# TASKS
[a] In the reading lists of favorite short story collections, find every author in the "Top Short Story Collections" section with more than one book title listed. Give each author with those titles.
[b] Pick up the reading lists of favorite short story collections after their last line and keep writing in the same style.

TWO: The Fiction Workhousers Top Short Story Collections

Atwood, Margaret. Bluebeard’s Egg and other stories
Barnes, Julian. A History of the World in 10 ½ Chapters
Carver, Raymond. What we talk about when we talk about love; Where I’m calling from; Cathedral
Beckett, Samuel. Stories and texts for nothing
Camus, Albert. L’exil e le royaume
Chekhov, Anton. Lady with a Lapdog and other stories
Colette: Collected Stories
Conrad, Joseph: Short Fiction
(Read for: These are possibly novellas, but brilliant anyway; out of print?)
Coraghessan Boyle, T. If the River was Whiskey
Dinesen, Isak: Seven Gothic Tales
(Read for: Weird and beautiful, if your taste runs to this sort of thing)
Englander, Nathan. For the Relief of Unbearable Urges
Gebbie, Vanessa. Words from a Glass Bubble
(Read for: The Workhouse Bible) (Pah. Stuff and nonsense… the author.)
Ho Davies, Peter. The Ugliest House in the World
Hogan, Desmond. Stories
Jolley, Elizabeth. Woman in a Lampshade.
(Read for: Way ahead of her time; terrific characters; good at taking the reader by surprise)
Joyce, James. Dubliners.
Keegan, Alex. Ballistics
Lahiri, Jhumpa. Unaccustomed Earth
Mansfield, Katherine. Collected Stories
McEwan, Ian. First Love, Last Rites
Moore, Lorrie. Selected Stories.
Munro, Alice. Runaway; The Beggar Maid; Dance of the Happy Shades
O’Connor, Flannery. A Good Man is Hard to Find; Complete Short Stories
Phillips, Jayne Anne. Fast Lanes.
Proulx, Annie. Heartsongs.
Rhodes, Dan. Anthropology
(Read for: Perfect, funny little flashes)
Rourke, Lee. Everyday
(Read for: A recent find, so very much an of the moment favourite, but contains some great voices)
Saki (Hugh Hector Munro). Short Stories of Saki.
(Read for: The Great British Humorist – good on tiger-shooting memsahibs and child-eating wolves; some dodgy views)
Scott Fitzgerald, F. Collected Stories.
Simpson, Helen. Hey Yeah Right Get a Life
Thomas Dylan. Collected Short Stories
Trevor, William. Cheating at Canasta; Collected Stories
(Read for: Use of language; sometimes weird approach to dialogue)
Updike, John. Early Stories
Whitaker, Malachi. The Crystal Fountain and Other Stories
(Read for: Anti-fascist DH Lawrence contemporary from Yorkshire; witty and skilfully crafted; out of print)
Williams, Joy. Taking Care
(Read for: The best writer nobody has ever heard of)


THREE: The Fiction Workhousers best Anthologies

Best New American Voices (annual; various)
Granta American Short Stories
(Read for: Vol 1: Includes Carver, Vonnegut, Oates, Wolff)
The O. Henry Prize (annual; various)
Anthology (name not specified) featuring Alice Munro, William Trevor, Mishima, Tobias Wolff, Annie Proulx




Lots of my favourites are already there, above. But I will add these:

Anthologies:

Best American Short Stories of the Century, ed: Updike
New Irish Short Stories, Faber and Faber (any of them)

Single author collections:
John Cheever: Collected Stories
Adam Marek: Instruction Manual for Swallowing (Comma)
Wena Poon: Lion in Winter
Plus all the collections I mention on my blog anyway, because I love them. Especial mention to:
Petina Gappah, An Elegy for Easterly, (Faber and Faber)

# SUPPLIED RECORDS
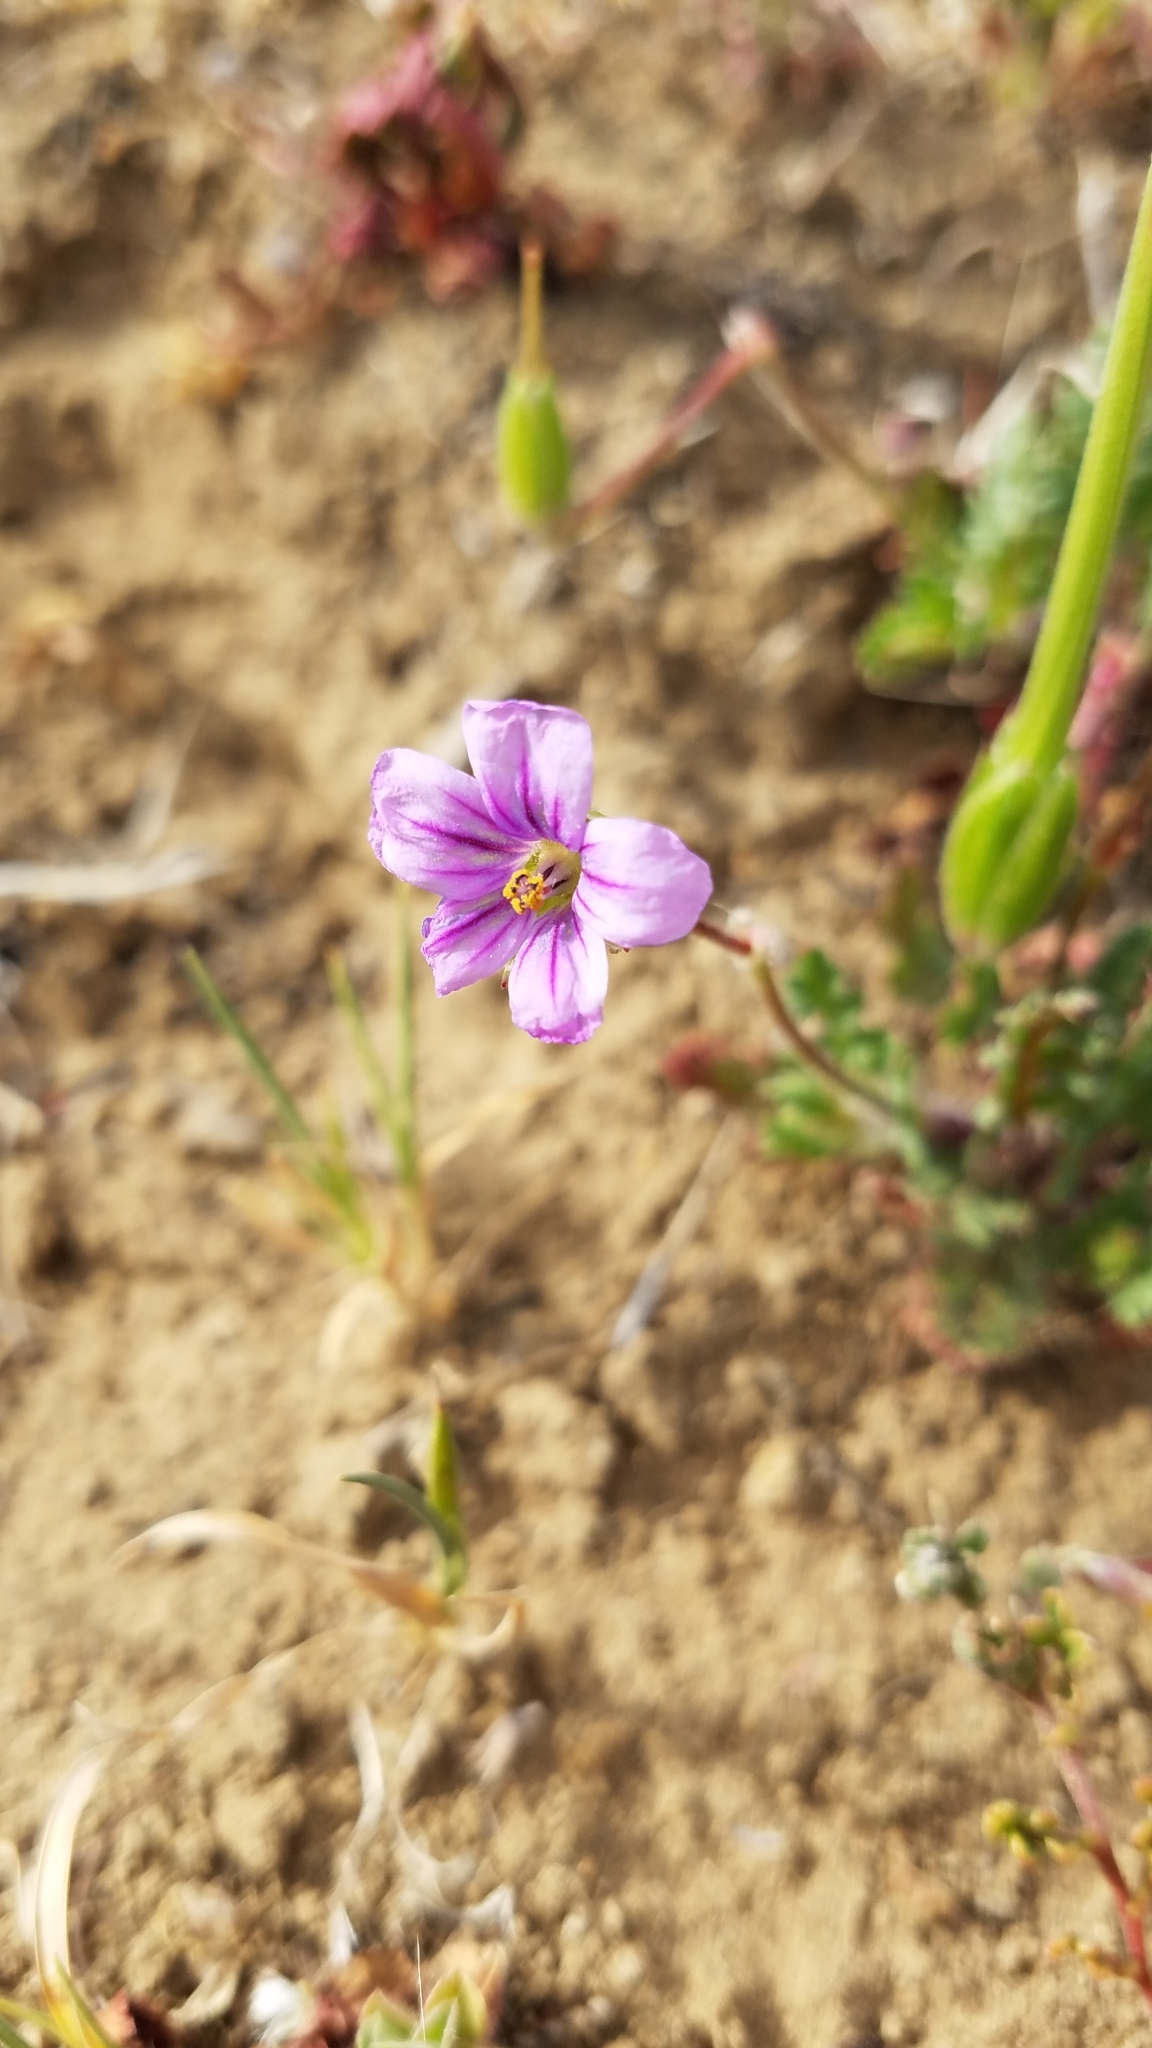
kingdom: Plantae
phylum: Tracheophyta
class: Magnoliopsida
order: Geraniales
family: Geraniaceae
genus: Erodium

...

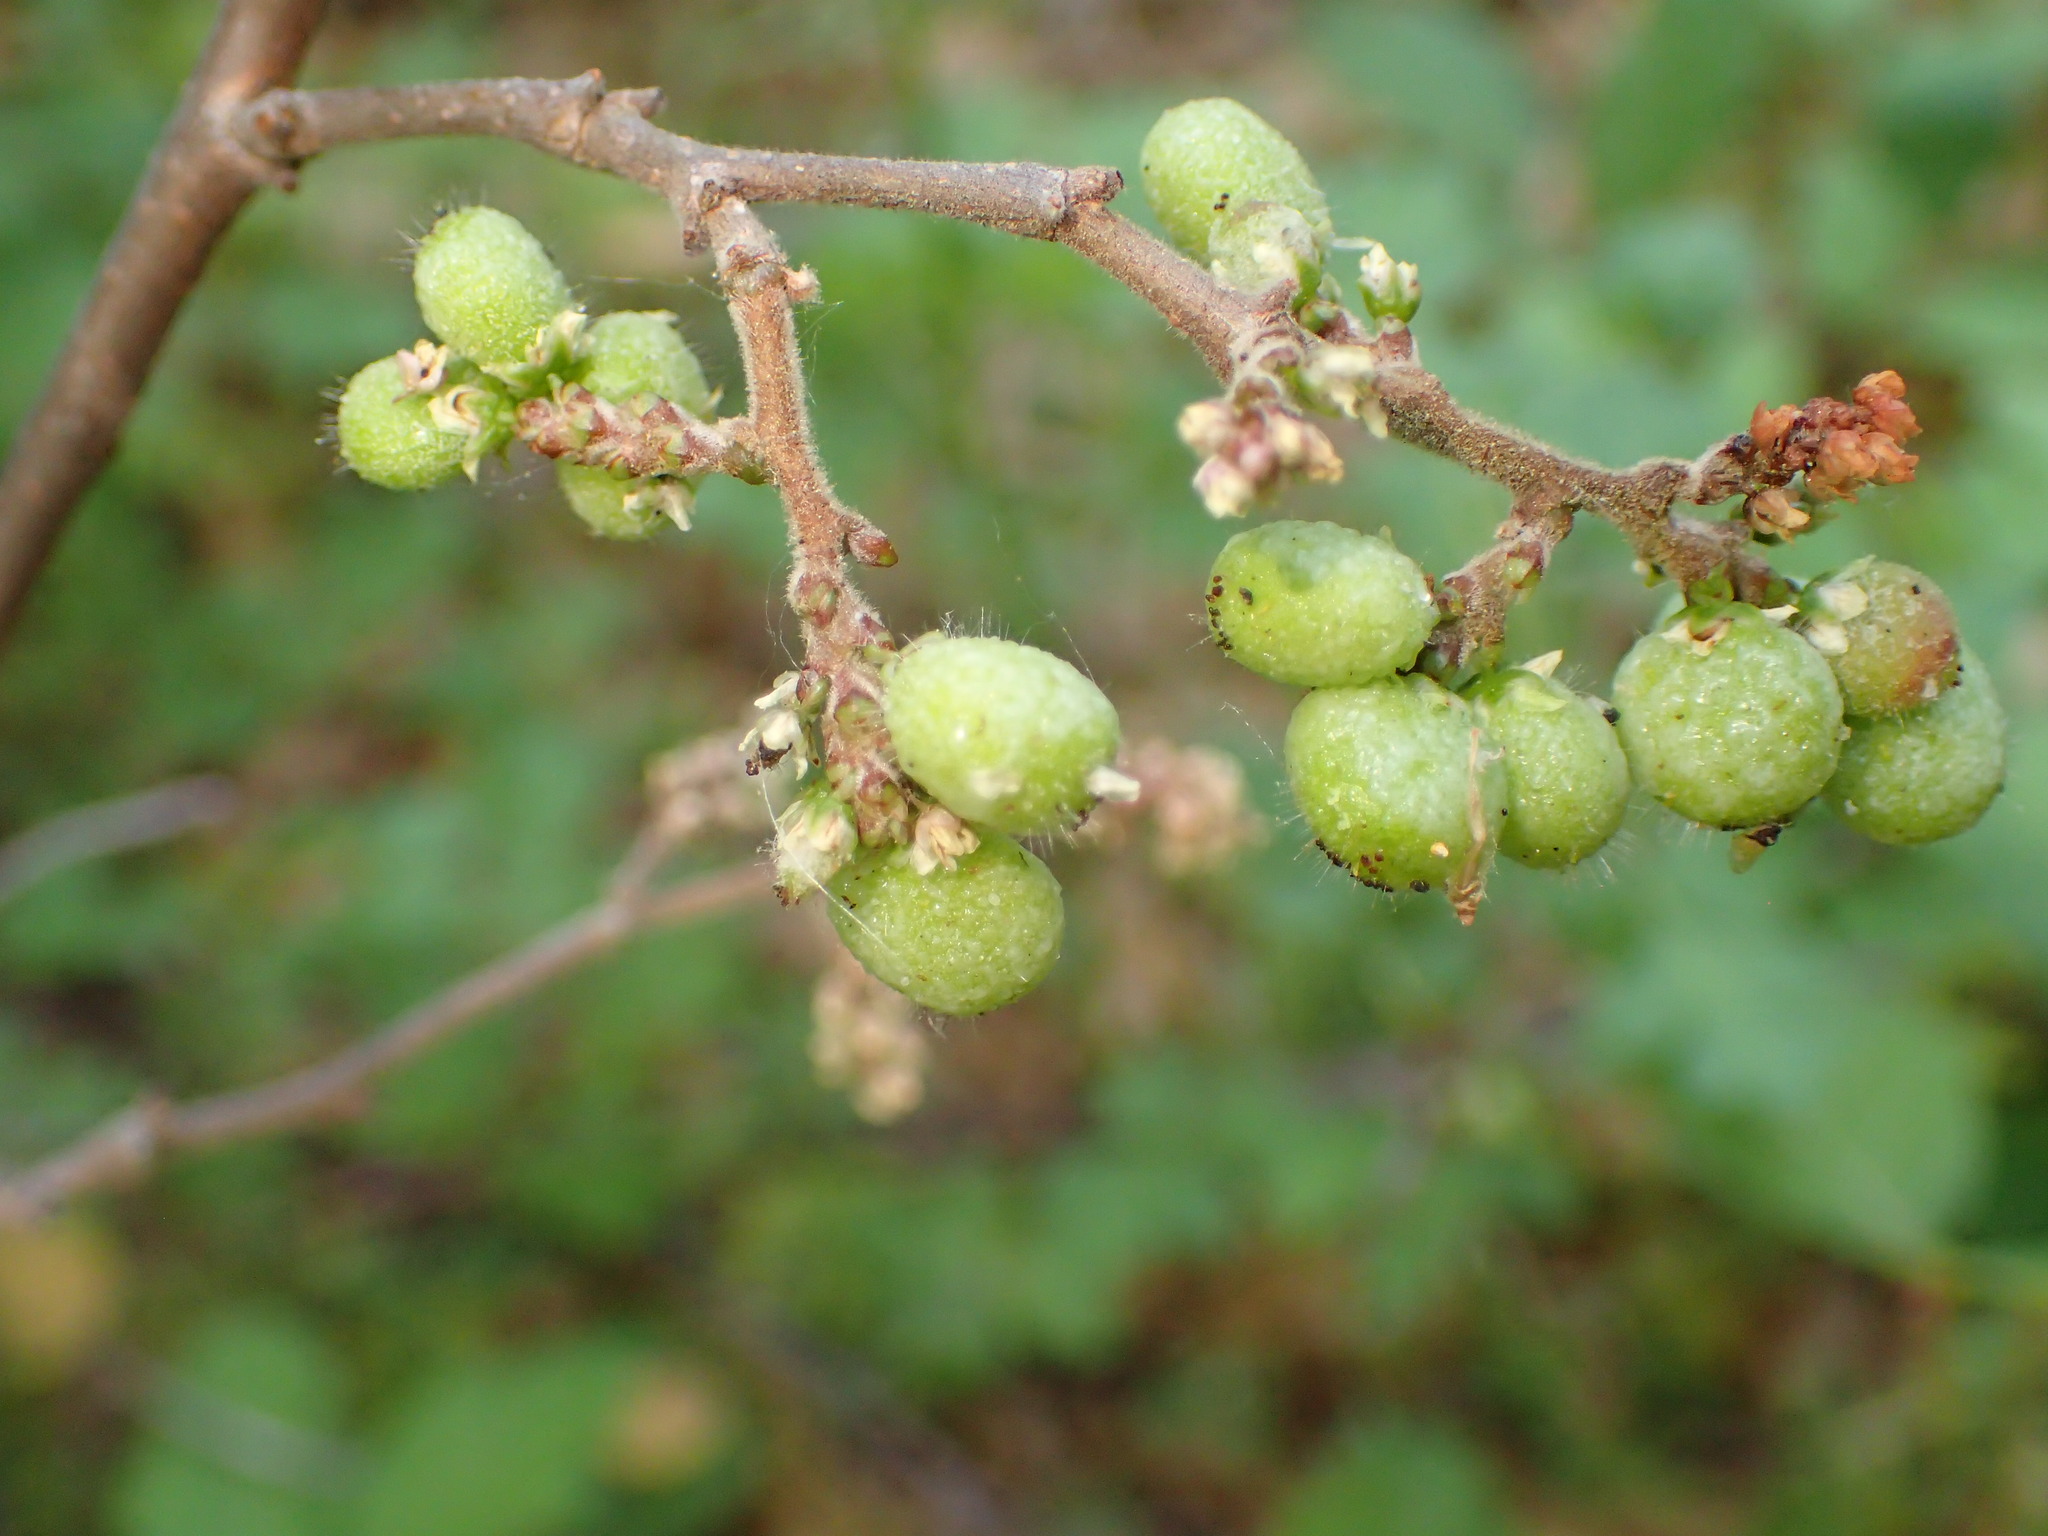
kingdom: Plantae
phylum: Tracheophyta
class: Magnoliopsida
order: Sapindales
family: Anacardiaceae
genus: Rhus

# LIST OF ANSWERS
[a]
Raymond Carver: What we talk about when we talk about love; Where I'm calling from; Cathedral
Alice Munro: Runaway; The Beggar Maid; Dance of the Happy Shades
Flannery O'Connor: A Good Man is Hard to Find; Complete Short Stories
William Trevor: Cheating at Canasta; Collected Stories

[b]
Tania Hershman: The White Road and other Stories (Salt)


Writers:
Echo the list above. And add in
Gabriel Garcia Marquez
Calvino

From Readers of this Blog:Additions from Those Who Know:

Single Author collections:
Haruki Murakami: After the Quake
Alistair MacLeod: Island
Tim O’Brien: The Things They Carried
Anthony Doerr: The Shell Collector
Richard Yates : Eleven Kinds of Loneliness
Julian Barnes: The Lemon Table



Writers who must not be forgotten
Hemmingway

12 comments:

Ravi Mangla said...

This is wonderful. I wish I could have been there for this.

Vanessa Gebbie said...

Hi Ravi - lovely to hear from you. Please do put your favourites here... I'll add them in. V

ValW said...

Ooo yes Ravi, pls do! Hope all's going sparklingly for you. (I have no doubts!)

PS: Finally signed up so I can keep up at your blog occasionally, V. Thnx for the post!

Vanessa Gebbie said...

It am a pleasure, Valerie. Thanks for sharing! I added John Cheever this morning. Woke up at 3 am, with a start. Oh! I forgot JC!

Writing For My Life said...

Really nice list but a few essentials are missing:

Newfoundland writer, Alistair MacLeod's brilliant collected stories, entitled 'Island'.

Tim O'Brien's 'The Things They Carried' - it's debatable, perhaps whether this is a novel or a collection of interlinked stories, but since most or all of the stories were independently published I'd go for the latter. The title story, in particular, is one of the finest ever written. All in all, an amazing book.

Haruki Murakami's 'After The Quake'. Beautiful stuff.

Finally, where's Hemingway? Seems almost criminal to compile a list of great short stories without encluding Ernie...

Vanessa Gebbie said...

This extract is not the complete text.